» **Excerpt to read**:
+++
Enzyme Screening and Engineering for Improvement of Novel Biosynthetic Pathways

Biological synthesis is increasingly being pursued as an alternative to traditional organic synthesis for the production of chemical compounds.  As known biochemical pathways are transferred to non-native hosts and new pathways are designed, access to genes encoding desired enzymatic activities with appropriately high reaction rates is often a limiting factor.  In this presentation, I will discuss our efforts to identify enzymes with appropriate activity and selectivity in the context of two novel biosynthetic pathways.  In the first example, we have exploited the promiscuous activity of four different enzymes in order to build a versatile platform pathway for the synthesis of various 3-hydroxyalkanoic acids.  These products can be subsequently dehydrated to yield the unsaturated acids, or hydrogenated to produce the saturated product, but only if enzymes with the appropriate specificity and promiscuity can be found.  Examining the product profiles in vivo has led to greater understanding of the constituent enzymes in the absence of access to the substrates needed for in vitro analysis.  I will discuss our findings to date with this pathway, including an analysis of enzyme variants obtained through bioprospecting and rational design, as well as challenges that we face towards linking in vitro characterization to in vivo performance.  Using a second model pathway for the production of glucaric acid, I will also describe opportunities to use experimental data to guide the selection of additional enzyme variants that may have higher target activities through network analysis of protein sequences.
+++
» **Data extract**:
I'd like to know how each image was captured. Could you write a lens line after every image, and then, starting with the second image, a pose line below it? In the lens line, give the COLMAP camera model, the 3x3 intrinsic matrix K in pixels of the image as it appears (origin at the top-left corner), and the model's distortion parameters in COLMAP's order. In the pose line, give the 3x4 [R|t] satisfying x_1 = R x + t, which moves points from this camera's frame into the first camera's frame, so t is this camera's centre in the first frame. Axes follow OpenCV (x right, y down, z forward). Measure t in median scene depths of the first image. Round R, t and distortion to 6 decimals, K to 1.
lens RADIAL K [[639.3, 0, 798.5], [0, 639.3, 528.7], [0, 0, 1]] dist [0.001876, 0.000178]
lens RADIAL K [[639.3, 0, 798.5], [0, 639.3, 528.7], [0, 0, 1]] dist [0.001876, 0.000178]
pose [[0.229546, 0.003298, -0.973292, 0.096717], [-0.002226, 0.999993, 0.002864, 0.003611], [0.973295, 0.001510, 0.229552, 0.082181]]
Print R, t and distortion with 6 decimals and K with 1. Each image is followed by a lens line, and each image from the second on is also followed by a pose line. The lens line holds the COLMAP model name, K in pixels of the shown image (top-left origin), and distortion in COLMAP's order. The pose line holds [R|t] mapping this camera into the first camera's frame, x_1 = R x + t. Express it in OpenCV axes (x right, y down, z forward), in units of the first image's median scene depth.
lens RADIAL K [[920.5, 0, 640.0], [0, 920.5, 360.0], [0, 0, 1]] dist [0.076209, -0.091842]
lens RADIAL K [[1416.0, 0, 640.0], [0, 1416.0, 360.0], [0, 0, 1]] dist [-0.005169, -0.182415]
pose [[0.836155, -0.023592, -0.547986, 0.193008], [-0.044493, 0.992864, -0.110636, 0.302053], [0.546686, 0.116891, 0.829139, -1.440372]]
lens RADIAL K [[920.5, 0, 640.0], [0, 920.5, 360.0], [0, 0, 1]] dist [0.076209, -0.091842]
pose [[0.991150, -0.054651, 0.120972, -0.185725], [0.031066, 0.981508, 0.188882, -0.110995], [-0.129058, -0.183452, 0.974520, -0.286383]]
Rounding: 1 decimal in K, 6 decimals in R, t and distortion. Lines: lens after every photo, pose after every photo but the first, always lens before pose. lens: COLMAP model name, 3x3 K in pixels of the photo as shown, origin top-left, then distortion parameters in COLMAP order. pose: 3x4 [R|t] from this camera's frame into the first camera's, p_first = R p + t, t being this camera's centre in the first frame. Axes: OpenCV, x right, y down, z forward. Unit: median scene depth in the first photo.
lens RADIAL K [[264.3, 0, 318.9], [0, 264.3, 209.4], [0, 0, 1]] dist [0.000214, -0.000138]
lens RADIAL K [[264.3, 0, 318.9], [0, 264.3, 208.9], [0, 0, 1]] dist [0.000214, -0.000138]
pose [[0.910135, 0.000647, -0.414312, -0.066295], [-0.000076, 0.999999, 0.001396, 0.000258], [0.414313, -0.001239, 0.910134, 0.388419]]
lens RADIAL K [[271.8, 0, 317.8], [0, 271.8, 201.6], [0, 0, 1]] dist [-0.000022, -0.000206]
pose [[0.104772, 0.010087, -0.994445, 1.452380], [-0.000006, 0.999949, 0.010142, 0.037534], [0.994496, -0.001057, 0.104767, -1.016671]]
+++
In the abstract on enzyme screening, how many enzymes' promiscuous activity was exploited to build the platform pathway for 3-hydroxyalkanoic acids? The data are not required.

Four enzymes.